- Broadmoor Addition
- U.S. National Register of Historic Places
- U.S. Historic district
- NM State Register of Cultural Properties
- Location: Roughly bounded by Brockmont and Copper Aves, Morningside Dr., and Washington St., Albuquerque, New Mexico
- Coordinates: 35°4′58″N 106°35′50″W﻿ / ﻿35.08278°N 106.59722°W
- Built: 1945–1955
- NRHP reference No.: 100007699
- NMSRCP No.: 2070

Significant dates
- Added to NRHP: July 5, 2022
- Designated NMSRCP: January 11, 2022

= Broadmoor Addition =

The Broadmoor Addition is a historic district encompassing the residential subdivision of the same name in the Nob Hill neighborhood of Albuquerque, New Mexico.
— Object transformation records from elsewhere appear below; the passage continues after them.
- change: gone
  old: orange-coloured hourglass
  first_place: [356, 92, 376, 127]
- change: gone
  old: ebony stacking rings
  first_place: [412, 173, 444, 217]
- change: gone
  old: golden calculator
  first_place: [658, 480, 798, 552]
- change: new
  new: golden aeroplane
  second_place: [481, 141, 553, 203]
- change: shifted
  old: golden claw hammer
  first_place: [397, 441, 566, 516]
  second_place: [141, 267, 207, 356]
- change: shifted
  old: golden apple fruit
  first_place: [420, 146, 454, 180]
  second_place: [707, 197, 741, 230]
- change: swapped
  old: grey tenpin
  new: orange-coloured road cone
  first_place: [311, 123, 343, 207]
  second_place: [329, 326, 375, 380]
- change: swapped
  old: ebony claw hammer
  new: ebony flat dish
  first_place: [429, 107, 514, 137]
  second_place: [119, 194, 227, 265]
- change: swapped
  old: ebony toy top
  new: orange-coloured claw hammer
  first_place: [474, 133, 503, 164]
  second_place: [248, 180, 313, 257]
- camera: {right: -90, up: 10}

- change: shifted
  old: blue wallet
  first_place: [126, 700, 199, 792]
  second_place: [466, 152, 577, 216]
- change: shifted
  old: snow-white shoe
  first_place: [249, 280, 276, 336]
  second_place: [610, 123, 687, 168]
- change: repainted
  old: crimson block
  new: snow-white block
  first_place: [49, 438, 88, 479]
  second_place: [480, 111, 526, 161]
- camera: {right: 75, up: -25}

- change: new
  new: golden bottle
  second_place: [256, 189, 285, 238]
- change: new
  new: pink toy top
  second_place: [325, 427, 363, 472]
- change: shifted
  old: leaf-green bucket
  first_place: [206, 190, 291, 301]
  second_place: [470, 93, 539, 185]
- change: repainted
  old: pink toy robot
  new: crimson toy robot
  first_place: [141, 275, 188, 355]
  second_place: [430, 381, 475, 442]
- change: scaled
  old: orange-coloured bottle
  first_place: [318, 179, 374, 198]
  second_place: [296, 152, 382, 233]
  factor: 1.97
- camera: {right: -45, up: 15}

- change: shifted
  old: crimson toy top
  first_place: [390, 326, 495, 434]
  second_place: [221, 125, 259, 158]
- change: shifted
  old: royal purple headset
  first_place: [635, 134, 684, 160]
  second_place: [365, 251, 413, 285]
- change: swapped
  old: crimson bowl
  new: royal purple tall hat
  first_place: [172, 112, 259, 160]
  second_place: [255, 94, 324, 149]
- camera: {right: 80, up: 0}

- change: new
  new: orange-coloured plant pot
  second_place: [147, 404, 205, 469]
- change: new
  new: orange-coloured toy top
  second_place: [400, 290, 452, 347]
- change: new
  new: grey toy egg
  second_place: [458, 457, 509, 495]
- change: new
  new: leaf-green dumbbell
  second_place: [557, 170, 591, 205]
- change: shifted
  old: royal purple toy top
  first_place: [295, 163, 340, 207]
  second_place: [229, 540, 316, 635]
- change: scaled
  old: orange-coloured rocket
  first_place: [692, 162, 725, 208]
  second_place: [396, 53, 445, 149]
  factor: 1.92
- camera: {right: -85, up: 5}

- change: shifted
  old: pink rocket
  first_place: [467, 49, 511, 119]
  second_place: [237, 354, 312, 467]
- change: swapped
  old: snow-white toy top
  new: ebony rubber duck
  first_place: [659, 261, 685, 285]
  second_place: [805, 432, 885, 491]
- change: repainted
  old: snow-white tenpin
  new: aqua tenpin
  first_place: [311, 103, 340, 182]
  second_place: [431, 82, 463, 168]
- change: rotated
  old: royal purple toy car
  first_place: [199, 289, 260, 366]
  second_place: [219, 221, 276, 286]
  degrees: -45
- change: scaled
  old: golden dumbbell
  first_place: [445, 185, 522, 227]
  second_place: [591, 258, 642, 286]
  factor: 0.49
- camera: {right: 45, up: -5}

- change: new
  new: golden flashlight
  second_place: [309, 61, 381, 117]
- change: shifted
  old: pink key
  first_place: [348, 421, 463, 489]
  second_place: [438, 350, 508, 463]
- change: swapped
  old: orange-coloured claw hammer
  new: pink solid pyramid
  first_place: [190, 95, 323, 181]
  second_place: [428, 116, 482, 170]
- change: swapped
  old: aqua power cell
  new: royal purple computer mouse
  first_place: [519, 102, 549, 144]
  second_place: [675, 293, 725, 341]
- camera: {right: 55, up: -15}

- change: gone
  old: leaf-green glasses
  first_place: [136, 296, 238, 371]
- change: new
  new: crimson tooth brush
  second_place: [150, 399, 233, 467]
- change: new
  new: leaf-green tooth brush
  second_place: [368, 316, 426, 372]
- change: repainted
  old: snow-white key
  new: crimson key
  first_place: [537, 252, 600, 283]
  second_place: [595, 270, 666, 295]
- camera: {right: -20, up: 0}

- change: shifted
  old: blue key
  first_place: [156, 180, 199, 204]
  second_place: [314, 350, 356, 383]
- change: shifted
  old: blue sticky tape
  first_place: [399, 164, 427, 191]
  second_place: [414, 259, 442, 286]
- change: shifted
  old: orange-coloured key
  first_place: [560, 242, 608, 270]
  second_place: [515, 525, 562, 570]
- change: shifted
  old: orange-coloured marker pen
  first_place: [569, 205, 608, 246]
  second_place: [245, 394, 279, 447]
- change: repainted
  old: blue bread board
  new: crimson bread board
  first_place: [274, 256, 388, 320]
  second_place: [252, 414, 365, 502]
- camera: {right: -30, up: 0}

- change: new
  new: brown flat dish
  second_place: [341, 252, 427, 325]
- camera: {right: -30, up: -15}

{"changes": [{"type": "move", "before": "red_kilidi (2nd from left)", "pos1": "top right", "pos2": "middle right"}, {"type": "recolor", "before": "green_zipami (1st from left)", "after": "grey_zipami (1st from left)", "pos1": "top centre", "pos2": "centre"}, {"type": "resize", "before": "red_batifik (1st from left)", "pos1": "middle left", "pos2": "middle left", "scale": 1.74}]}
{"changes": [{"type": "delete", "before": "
The development is representative of the post-World War II construction boom in Albuquerque and the neighborhood planning philosophies of the time, with mostly detached single-family houses on curving streets intended as a traffic calming measure. The subdivision was platted in 1945 and was fully built up by around 1955. It consists mostly of small one- to three-bedroom houses, either unstyled or in regional styles like the Pueblo Revival.

The district was added to the New Mexico State Register of Cultural Properties and the National Register of Historic Places in 2022.